Supongamos, de buena fe, que quienes han respaldado la reforma energética —desde el gobierno y las cámaras— no sólo están convencidos de sus virtudes políticas sino que piensan, sinceramente, que la economía mexicana funcionará mejor cuando esta reforma se ponga en marcha. Supongamos que se han persuadido, a conciencia, de que la opción de abrir el mercado de hidrocarburos a la industria extractiva del mundo representa lo mejor para el futuro de México. Suponiendo que así fuera, todavía cabría preguntarles por qué han sido tan audaces en esa visión y tan tímidos en la regulación que rodea esa decisión.

Ningún modelo económico liberal funciona con éxito —y menos aún el que están imponiendo los tomadores de decisiones en México— sin una base mínima de confianza en las reglas del juego. Y ésta, a su vez, depende al menos de tres factores: la existencia misma de reglas para otorgar certidumbre, no sólo a quienes invertirán en dos días sino a toda la sociedad; la percepción social que se tenga sobre la honestidad de esas reglas; y la calidad de los árbitros o de las autoridades encargadas de hacerlas cumplir. Estas son las condiciones mínimas que encontró Elinor Ostrom —ganadora del Nobel de Economía en el 2009— buscando respuestas para contrarrestar la depredación que producen los actores económicos que compiten entre sí por el usufructo de una fuente común de recursos. Si las reglas están hechas para un solo grupo, si no producen confianza y/o si no hay arbitraje honesto sobre su cumplimiento, el modelo se cae y la economía no prospera.

Creer, así sea de muy buena fe, que el modelo que buscan podría operar sin inyectarle confianza a las decisiones tomadas es tan ingenuo como suponer que esa confianza se puede ganar a golpes de propaganda. Aunque se parezcan, las redes de la economía no funcionan como las campañas políticas, porque lo que está en juego no es un conjunto de puestos que apelan al “mercado electoral” de los ciudadanos, sino una serie de decisiones cotidianas —de todas las personas y todo el tiempo— basadas en el ingreso, el gasto, la inversión y el ahorro que se refuerzan recíprocamente. Para que una economía crezca y prospere en el largo plazo, no es suficiente que un puñado de millonarios ponga su dinero a trabajar en un territorio determinado. Sin confianza en las reglas y en quienes han de hacerlas valer, el pronóstico no es la prosperidad sino la depredación y el estancamiento.
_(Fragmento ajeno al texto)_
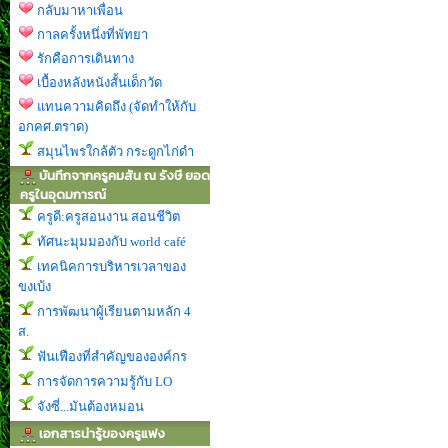
กลับมาหาเพื่อน
กาลครั้งหนึ่งที่พัทยา
รักคือการเดินทาง
เบื้องหลังหนังสั้นเด็กวัด
แทนความคิดถึง (จัดทำให้กับ
อกคศ.ตราด)
สมุนไพรใกล้ตัว กระดูกไก่ดำ
บันทึกจากครูคมสัน ณ รังษี ยอด
ครูในอุดมการณ์
ครูดี:ครูสอนงาน สอนชีวิต
ทัศนะมุมมองกับ world café
เทคนิคการบริหารเวลาของ
ขงเบ้ง
การพัฒนาผู้เรียนตามหลัก 4
ส.
ฟันเฟืองที่สำคัญขององค์กร
การจัดการความรู้กับ LO
จังซี่...มันต้องหมอน
เอกสารน่ารู้ของครูแฟง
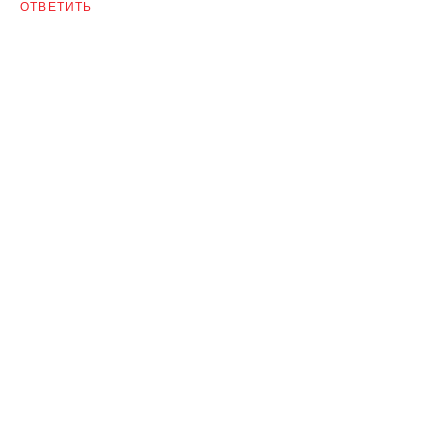
ОТВЕТИТЬ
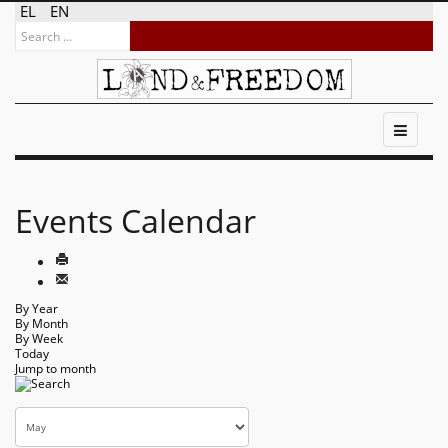
EL
EN
Events Calendar
By Year
By Month
By Week
Today
Jump to month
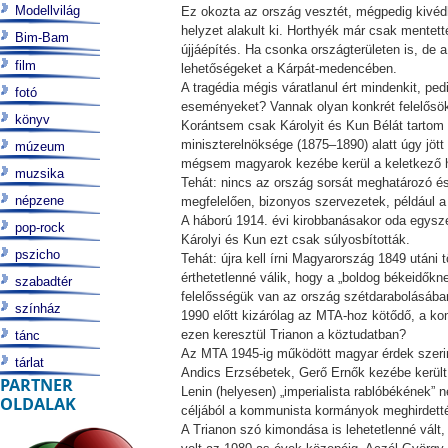
Modellvilág
Ez okozta az ország vesztét, mégpedig kivédh
helyzet alakult ki. Horthyék már csak mente
Bim-Bam
újjáépítés. Ha csonka országterületen is, de 
film
lehetőségeket a Kárpát-medencében.
A tragédia mégis váratlanul ért mindenkit, pedi
fotó
eseményeket? Vannak olyan konkrét felelősök, 
könyv
Korántsem csak Károlyit és Kun Bélát tartom 
miniszterelnöksége (1875–1890) alatt úgy jöt
múzeum
mégsem magyarok kezébe kerül a keletkező ha
muzsika
Tehát: nincs az ország sorsát meghatározó é
népzene
megfelelően, bizonyos szervezetek, például
A háború 1914. évi kirobbanásakor oda egysz
pop-rock
Károlyi és Kun ezt csak súlyosbították.
pszicho
Tehát: újra kell írni Magyarország 1849 utáni 
érthetetlenné válik, hogy a „boldog békeidőkne
szabadtér
felelősségük van az ország szétdarabolásában
színház
1990 előtt kizárólag az MTA-hoz kötődő, a k
ezen keresztül Trianon a köztudatban?
tánc
Az MTA 1945-ig működött magyar érdek szeri
tárlat
Andics Erzsébetek, Gerő Ernők kezébe került,
PARTNER
Lenin (helyesen) „imperialista rablóbékének”
OLDALAK
céljából a kommunista kormányok meghirdetté
A Trianon szó kimondása is lehetetlenné vált, a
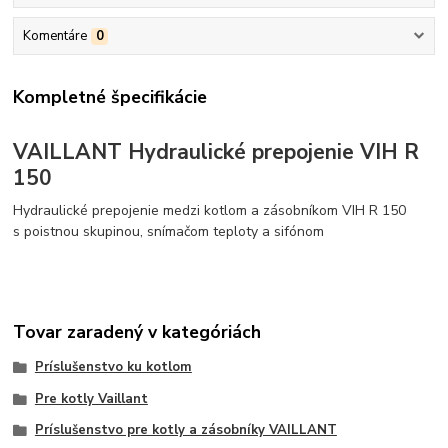
Komentáre
0
Kompletné špecifikácie
VAILLANT Hydraulické prepojenie VIH R
150
Hydraulické prepojenie medzi kotlom a zásobníkom VIH R 150
s poistnou skupinou, snímačom teploty a sifónom
Tovar zaradený v kategóriách
Príslušenstvo ku kotlom
Pre kotly Vaillant
Príslušenstvo pre kotly a zásobníky VAILLANT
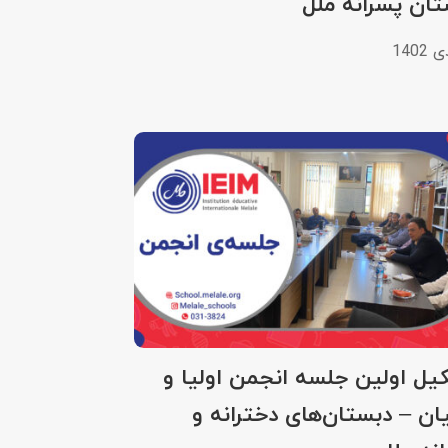
ان پسرانهٔ ملل
یل اولین جلسه انجمن اولیا و
ان – دبستان‌های دخترانه و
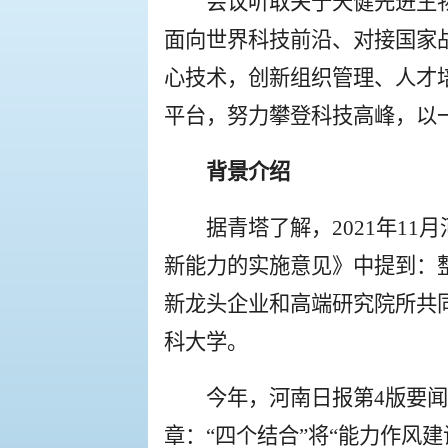
会议听取关于天健先进生
面向世界科技前沿、对接国家
心技术，创新组织管理、人才
平台，努力攀登科技高峰，以
背景介绍
据青塔了解，2021年1
新能力的实施意见》中提到：
新龙头企业和高端研究院所共
科大学。
今年，河南日报第4版要
章：“四个结合”将“能力作风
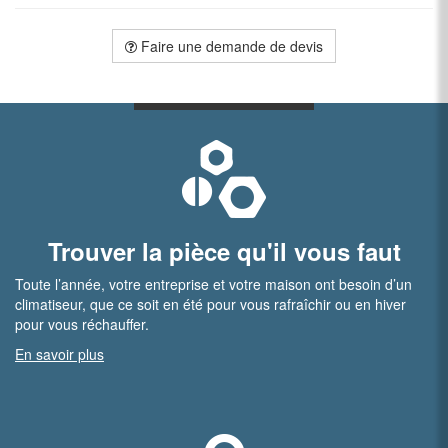
Faire une demande de devis
Trouver la pièce qu'il vous faut
Toute l’année, votre entreprise et votre maison ont besoin d’un
climatiseur, que ce soit en été pour vous rafraîchir ou en hiver
pour vous réchauffer.
En savoir plus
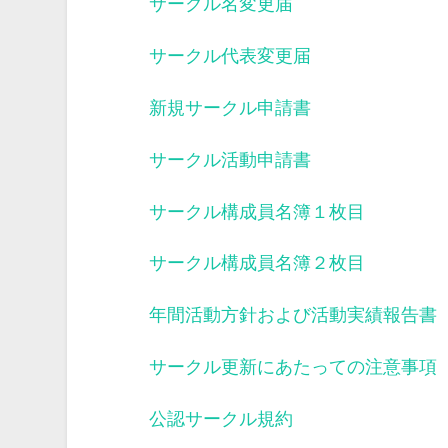
サークル名変更届
サークル代表変更届
新規サークル申請書
サークル活動申請書
サークル構成員名簿１枚目
サークル構成員名簿２枚目
年間活動方針および活動実績報告書
サークル更新にあたっての注意事項
公認サークル規約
Y esto vale, también, para los inversionistas que traerán su dinero.

“A lo largo de la historia —cito ahora a Joseph Stiglitz (The Price of Inequality) quien ganó el Nobel de Economía en 2001—, las economías que han florecido son aquellas donde hay palabra de honor (…). Sin confianza, cada participante en un trato mira a su alrededor tratando de descubrir cómo y cuándo será traicionado”. Sigue Stiglitz: “La ruptura de los lazos sociales y de la confianza traerán, inevitablemente, graves consecuencias sociales. La confianza y la buena voluntad recíproca son necesarias no sólo para el funcionamiento de los mercados sino para todos los otros aspectos de la cooperación social”. Y sin estas condiciones, añado en paráfrasis, es inútil apelar al éxito de las inversiones privadas como palanca del bienestar social, por cuantiosas que sean.

Con todo respeto, los promotores originales de la reforma energética quizás saben hacer cálculos financieros, pero saben muy poco de economía. La quiebra del pacto social que están produciendo —sin reglas suficientes para otorgar certidumbre y confianza al conjunto de los actores económicos y sociales del país y no sólo a la industria extractiva que hará su agosto— traerá consecuencias de muy largo aliento. La destrucción de la confianza social no es un costo de transacción más, sino la base inexcusable para el crecimiento de largo plazo. En mala hora está viviendo el país.